---- DATA SECTION

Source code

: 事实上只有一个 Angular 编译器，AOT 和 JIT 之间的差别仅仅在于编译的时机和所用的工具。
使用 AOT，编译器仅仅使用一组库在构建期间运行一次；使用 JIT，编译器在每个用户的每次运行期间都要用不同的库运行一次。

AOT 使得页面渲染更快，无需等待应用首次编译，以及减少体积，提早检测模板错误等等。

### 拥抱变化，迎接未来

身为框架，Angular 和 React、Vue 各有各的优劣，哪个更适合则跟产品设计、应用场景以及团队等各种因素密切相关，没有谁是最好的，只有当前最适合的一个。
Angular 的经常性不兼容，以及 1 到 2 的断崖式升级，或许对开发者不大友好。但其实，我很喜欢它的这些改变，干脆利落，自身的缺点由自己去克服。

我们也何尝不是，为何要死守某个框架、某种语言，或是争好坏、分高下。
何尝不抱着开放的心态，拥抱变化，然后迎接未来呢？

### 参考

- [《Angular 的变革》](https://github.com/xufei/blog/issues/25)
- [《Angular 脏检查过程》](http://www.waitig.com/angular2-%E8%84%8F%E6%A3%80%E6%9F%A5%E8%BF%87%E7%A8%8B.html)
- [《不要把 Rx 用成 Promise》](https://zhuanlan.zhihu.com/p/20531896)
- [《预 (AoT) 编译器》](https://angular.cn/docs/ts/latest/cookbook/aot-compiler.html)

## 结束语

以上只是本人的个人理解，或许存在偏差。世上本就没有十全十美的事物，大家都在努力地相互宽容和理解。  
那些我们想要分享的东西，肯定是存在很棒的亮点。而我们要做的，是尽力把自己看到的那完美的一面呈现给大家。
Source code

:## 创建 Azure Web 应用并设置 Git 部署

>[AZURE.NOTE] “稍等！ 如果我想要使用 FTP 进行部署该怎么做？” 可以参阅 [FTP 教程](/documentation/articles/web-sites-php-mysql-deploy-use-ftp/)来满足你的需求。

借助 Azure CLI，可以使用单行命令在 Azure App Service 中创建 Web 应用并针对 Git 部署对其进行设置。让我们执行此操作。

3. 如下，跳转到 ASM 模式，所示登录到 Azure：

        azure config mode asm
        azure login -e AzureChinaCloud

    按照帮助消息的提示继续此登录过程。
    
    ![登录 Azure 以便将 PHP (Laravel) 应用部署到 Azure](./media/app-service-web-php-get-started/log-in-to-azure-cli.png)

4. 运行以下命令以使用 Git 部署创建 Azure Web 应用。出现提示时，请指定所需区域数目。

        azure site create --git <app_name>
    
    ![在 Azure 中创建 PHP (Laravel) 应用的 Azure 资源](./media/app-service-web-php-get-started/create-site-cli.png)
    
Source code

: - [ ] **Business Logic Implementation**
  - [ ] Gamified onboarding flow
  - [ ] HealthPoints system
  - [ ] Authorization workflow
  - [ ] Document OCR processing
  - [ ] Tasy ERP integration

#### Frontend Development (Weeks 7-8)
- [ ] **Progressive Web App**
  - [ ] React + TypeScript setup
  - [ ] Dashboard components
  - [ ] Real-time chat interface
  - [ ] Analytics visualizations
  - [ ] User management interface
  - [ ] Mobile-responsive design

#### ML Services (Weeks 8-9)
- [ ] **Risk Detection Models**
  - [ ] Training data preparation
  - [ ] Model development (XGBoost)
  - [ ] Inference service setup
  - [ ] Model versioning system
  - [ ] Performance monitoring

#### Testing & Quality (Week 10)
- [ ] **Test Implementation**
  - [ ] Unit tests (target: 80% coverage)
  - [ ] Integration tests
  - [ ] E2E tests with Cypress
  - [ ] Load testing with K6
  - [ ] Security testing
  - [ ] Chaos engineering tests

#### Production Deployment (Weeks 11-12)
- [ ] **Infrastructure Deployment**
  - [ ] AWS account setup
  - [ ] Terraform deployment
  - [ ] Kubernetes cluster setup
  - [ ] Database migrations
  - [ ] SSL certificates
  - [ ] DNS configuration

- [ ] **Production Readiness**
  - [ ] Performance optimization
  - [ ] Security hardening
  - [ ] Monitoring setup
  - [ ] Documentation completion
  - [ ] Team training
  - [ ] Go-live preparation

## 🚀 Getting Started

--------

TASK TO COMPLETE: Copy the lines starting at the one containing "#### ML Services (Weeks 8-9)" and ending at the one containing "- [ ] Performance monitoring", both included, with nothing changed.

OUTPUT OF THE TASK:
#### ML Services (Weeks 8-9)
- [ ] **Risk Detection Models**
  - [ ] Training data preparation
  - [ ] Model development (XGBoost)
  - [ ] Inference service setup
  - [ ] Model versioning system
  - [ ] Performance monitoring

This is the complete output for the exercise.